Exercise aim – In the records below, reproduce the stretch from the line containing "order: Apodiformes" through the line containing "genus: Acronicta", substituting "vernacular name" for every "common name" and leaving everything else unchanged. Give only those lines.

Data lines –
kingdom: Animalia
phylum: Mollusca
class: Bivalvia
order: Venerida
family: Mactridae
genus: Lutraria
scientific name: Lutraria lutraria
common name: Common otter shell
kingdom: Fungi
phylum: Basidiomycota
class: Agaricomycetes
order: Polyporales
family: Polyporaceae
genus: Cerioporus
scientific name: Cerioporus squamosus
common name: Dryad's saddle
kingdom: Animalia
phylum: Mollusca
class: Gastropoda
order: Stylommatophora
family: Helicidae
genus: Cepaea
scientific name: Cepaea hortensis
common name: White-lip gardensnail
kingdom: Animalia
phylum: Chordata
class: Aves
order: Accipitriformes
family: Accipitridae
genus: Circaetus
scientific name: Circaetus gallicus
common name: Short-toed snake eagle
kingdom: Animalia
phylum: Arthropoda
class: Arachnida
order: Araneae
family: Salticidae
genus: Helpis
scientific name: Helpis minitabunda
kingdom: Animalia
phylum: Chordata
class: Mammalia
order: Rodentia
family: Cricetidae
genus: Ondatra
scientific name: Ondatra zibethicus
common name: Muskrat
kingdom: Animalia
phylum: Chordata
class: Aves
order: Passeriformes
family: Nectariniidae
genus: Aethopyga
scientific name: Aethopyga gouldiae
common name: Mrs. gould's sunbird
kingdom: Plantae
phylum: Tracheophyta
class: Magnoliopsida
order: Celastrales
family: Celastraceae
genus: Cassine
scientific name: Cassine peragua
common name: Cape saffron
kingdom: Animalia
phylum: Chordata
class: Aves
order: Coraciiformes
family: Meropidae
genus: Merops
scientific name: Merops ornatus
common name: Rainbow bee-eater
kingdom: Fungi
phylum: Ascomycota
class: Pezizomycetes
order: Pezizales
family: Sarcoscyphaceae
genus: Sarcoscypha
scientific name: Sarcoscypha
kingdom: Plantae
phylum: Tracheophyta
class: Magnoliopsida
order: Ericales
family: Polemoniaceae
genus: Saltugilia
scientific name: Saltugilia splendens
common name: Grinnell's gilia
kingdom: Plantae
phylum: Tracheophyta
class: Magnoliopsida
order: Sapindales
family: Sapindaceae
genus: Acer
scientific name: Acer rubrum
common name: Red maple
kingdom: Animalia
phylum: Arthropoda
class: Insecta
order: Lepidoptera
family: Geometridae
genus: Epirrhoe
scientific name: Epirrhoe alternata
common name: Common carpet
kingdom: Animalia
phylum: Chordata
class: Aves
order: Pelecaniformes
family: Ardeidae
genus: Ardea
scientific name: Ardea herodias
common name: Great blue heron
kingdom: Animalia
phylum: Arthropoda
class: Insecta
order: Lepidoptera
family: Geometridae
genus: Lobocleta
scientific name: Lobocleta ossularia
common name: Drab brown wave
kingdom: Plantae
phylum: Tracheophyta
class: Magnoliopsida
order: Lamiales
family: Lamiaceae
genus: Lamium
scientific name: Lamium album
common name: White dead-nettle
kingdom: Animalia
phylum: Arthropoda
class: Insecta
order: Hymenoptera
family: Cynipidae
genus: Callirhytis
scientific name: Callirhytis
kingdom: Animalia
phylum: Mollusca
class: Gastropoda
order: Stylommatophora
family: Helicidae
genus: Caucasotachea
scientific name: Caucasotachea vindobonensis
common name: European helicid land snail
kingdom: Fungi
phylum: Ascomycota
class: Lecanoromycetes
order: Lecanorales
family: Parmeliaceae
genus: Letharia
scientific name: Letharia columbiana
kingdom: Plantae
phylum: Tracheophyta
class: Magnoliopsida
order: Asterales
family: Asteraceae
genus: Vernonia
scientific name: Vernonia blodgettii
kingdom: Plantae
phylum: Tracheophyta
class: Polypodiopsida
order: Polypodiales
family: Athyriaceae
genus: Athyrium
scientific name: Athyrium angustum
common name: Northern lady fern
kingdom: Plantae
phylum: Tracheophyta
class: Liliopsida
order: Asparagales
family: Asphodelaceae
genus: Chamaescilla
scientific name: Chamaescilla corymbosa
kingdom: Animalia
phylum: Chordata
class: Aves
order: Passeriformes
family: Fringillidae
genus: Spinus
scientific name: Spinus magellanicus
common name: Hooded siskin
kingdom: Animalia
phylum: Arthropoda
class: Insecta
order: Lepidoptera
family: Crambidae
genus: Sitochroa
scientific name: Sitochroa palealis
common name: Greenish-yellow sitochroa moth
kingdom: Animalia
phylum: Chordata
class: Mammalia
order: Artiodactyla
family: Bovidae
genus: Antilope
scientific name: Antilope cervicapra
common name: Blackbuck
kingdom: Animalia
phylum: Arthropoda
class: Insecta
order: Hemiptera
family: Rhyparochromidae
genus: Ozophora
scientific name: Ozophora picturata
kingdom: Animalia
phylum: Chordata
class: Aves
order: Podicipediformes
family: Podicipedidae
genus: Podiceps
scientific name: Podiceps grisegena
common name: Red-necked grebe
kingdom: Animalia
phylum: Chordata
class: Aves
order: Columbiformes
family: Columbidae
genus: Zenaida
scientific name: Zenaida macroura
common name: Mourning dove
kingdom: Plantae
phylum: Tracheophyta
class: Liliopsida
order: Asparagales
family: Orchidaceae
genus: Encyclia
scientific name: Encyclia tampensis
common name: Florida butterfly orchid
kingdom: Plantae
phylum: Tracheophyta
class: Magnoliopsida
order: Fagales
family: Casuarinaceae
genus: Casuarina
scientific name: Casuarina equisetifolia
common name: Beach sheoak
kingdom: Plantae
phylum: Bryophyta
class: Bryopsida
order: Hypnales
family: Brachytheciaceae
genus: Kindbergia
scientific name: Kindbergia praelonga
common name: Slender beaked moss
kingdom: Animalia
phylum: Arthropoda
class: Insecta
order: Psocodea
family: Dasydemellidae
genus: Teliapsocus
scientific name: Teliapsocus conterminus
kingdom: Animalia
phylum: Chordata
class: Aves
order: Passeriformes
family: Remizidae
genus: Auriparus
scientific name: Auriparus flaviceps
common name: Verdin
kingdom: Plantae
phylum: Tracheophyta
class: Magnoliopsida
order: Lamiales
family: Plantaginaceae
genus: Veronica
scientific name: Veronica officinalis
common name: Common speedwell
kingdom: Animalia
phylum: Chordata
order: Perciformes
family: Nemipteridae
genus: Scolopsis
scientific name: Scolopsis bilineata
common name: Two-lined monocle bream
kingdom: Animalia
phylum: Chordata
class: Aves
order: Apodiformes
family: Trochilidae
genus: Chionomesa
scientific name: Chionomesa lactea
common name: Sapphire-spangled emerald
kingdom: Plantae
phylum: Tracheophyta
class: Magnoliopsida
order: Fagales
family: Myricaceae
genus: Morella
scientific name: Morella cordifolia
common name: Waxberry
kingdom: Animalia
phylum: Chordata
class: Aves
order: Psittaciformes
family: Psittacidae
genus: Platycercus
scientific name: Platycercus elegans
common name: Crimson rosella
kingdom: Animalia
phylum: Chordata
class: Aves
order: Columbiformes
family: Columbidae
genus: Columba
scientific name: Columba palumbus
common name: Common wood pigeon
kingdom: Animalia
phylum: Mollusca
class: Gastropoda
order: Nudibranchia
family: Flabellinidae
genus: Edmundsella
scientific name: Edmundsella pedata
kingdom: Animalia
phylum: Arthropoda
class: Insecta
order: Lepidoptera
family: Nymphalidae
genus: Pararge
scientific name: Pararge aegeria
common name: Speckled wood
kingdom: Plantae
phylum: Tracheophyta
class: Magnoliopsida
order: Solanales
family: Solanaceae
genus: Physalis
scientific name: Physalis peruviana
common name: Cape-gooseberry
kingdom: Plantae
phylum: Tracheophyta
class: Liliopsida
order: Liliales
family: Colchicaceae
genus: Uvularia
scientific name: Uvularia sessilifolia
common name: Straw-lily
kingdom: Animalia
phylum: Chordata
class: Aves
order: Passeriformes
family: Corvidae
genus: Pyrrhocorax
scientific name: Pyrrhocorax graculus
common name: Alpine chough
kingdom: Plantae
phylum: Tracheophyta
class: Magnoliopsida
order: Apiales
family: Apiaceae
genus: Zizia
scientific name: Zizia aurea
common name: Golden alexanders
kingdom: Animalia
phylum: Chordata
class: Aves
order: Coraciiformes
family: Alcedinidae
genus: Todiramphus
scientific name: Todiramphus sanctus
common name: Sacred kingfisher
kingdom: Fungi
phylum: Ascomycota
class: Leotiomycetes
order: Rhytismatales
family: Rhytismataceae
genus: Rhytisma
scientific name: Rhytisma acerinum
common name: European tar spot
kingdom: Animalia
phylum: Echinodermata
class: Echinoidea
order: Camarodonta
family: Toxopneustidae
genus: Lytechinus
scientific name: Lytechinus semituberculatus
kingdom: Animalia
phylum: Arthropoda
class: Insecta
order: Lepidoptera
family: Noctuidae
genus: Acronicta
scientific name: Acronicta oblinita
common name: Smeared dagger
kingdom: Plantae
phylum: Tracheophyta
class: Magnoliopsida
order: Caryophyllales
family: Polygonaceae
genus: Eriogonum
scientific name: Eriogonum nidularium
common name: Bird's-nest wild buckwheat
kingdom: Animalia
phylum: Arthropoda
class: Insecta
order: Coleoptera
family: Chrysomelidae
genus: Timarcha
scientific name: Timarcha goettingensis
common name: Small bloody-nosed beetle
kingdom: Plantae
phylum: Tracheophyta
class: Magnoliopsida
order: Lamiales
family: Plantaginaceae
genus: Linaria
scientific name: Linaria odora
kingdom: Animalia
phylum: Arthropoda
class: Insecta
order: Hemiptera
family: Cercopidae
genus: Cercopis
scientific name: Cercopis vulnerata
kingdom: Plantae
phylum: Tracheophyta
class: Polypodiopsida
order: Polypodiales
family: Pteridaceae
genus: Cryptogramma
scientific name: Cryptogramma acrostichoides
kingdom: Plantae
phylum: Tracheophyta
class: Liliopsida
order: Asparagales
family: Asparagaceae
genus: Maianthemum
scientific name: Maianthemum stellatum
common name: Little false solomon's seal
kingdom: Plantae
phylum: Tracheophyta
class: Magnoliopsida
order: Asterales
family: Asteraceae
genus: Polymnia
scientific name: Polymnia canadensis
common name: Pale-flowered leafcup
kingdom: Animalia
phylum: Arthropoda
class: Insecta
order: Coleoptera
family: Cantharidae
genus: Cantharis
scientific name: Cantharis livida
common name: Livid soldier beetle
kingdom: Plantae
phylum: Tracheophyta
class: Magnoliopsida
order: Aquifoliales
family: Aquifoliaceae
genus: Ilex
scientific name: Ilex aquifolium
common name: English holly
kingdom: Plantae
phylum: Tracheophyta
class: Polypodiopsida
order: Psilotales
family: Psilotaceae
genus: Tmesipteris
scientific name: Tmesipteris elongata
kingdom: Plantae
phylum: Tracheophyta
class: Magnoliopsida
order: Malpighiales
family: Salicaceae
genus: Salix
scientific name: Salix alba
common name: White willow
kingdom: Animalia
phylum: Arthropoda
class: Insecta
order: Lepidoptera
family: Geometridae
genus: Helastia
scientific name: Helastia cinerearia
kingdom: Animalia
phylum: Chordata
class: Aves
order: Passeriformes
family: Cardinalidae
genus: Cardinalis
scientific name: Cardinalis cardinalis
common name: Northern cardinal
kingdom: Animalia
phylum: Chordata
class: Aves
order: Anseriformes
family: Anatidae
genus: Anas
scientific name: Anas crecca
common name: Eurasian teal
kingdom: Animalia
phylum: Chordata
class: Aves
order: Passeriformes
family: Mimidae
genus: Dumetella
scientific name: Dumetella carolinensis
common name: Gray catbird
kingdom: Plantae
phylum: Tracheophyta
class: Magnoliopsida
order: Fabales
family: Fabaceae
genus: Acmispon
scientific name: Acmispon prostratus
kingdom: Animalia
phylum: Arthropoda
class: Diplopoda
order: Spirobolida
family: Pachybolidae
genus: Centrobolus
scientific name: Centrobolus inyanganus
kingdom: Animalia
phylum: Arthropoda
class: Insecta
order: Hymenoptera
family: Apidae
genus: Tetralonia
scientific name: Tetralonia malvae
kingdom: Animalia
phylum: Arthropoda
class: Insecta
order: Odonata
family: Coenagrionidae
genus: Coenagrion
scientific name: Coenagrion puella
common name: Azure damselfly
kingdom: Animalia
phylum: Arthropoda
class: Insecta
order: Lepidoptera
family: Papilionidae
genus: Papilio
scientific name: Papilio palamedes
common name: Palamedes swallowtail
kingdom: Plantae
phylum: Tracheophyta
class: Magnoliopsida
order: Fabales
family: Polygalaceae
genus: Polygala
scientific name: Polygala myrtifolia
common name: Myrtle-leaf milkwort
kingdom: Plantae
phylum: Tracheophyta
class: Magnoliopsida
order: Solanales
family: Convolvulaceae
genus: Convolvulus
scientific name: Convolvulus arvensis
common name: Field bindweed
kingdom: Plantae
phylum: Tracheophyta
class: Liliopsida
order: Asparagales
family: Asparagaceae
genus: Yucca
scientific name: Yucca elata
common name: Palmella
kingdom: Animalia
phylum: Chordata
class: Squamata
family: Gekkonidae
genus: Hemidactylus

Finished answer –
order: Apodiformes
family: Trochilidae
genus: Chionomesa
scientific name: Chionomesa lactea
vernacular name: Sapphire-spangled emerald
kingdom: Plantae
phylum: Tracheophyta
class: Magnoliopsida
order: Fagales
family: Myricaceae
genus: Morella
scientific name: Morella cordifolia
vernacular name: Waxberry
kingdom: Animalia
phylum: Chordata
class: Aves
order: Psittaciformes
family: Psittacidae
genus: Platycercus
scientific name: Platycercus elegans
vernacular name: Crimson rosella
kingdom: Animalia
phylum: Chordata
class: Aves
order: Columbiformes
family: Columbidae
genus: Columba
scientific name: Columba palumbus
vernacular name: Common wood pigeon
kingdom: Animalia
phylum: Mollusca
class: Gastropoda
order: Nudibranchia
family: Flabellinidae
genus: Edmundsella
scientific name: Edmundsella pedata
kingdom: Animalia
phylum: Arthropoda
class: Insecta
order: Lepidoptera
family: Nymphalidae
genus: Pararge
scientific name: Pararge aegeria
vernacular name: Speckled wood
kingdom: Plantae
phylum: Tracheophyta
class: Magnoliopsida
order: Solanales
family: Solanaceae
genus: Physalis
scientific name: Physalis peruviana
vernacular name: Cape-gooseberry
kingdom: Plantae
phylum: Tracheophyta
class: Liliopsida
order: Liliales
family: Colchicaceae
genus: Uvularia
scientific name: Uvularia sessilifolia
vernacular name: Straw-lily
kingdom: Animalia
phylum: Chordata
class: Aves
order: Passeriformes
family: Corvidae
genus: Pyrrhocorax
scientific name: Pyrrhocorax graculus
vernacular name: Alpine chough
kingdom: Plantae
phylum: Tracheophyta
class: Magnoliopsida
order: Apiales
family: Apiaceae
genus: Zizia
scientific name: Zizia aurea
vernacular name: Golden alexanders
kingdom: Animalia
phylum: Chordata
class: Aves
order: Coraciiformes
family: Alcedinidae
genus: Todiramphus
scientific name: Todiramphus sanctus
vernacular name: Sacred kingfisher
kingdom: Fungi
phylum: Ascomycota
class: Leotiomycetes
order: Rhytismatales
family: Rhytismataceae
genus: Rhytisma
scientific name: Rhytisma acerinum
vernacular name: European tar spot
kingdom: Animalia
phylum: Echinodermata
class: Echinoidea
order: Camarodonta
family: Toxopneustidae
genus: Lytechinus
scientific name: Lytechinus semituberculatus
kingdom: Animalia
phylum: Arthropoda
class: Insecta
order: Lepidoptera
family: Noctuidae
genus: Acronicta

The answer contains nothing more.